• PROBLEM: Retype the data exactly. Spelling and punctuation stay as they are.

• MATERIAL FOR THE TASK:
-*-
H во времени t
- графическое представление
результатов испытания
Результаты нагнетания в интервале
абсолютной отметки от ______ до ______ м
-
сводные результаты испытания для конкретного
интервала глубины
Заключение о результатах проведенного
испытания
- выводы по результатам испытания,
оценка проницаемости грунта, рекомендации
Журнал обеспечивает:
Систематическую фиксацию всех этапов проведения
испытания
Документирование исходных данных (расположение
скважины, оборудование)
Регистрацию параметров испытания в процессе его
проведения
-*-
• TASK RESPONSE:
H во времени t
- графическое представление
результатов испытания
Результаты нагнетания в интервале
абсолютной отметки от ______ до ______ м
-
сводные результаты испытания для конкретного
интервала глубины
Заключение о результатах проведенного
испытания
- выводы по результатам испытания,
оценка проницаемости грунта, рекомендации
Журнал обеспечивает:
Систематическую фиксацию всех этапов проведения
испытания
Документирование исходных данных (расположение
скважины, оборудование)
Регистрацию параметров испытания в процессе его
проведения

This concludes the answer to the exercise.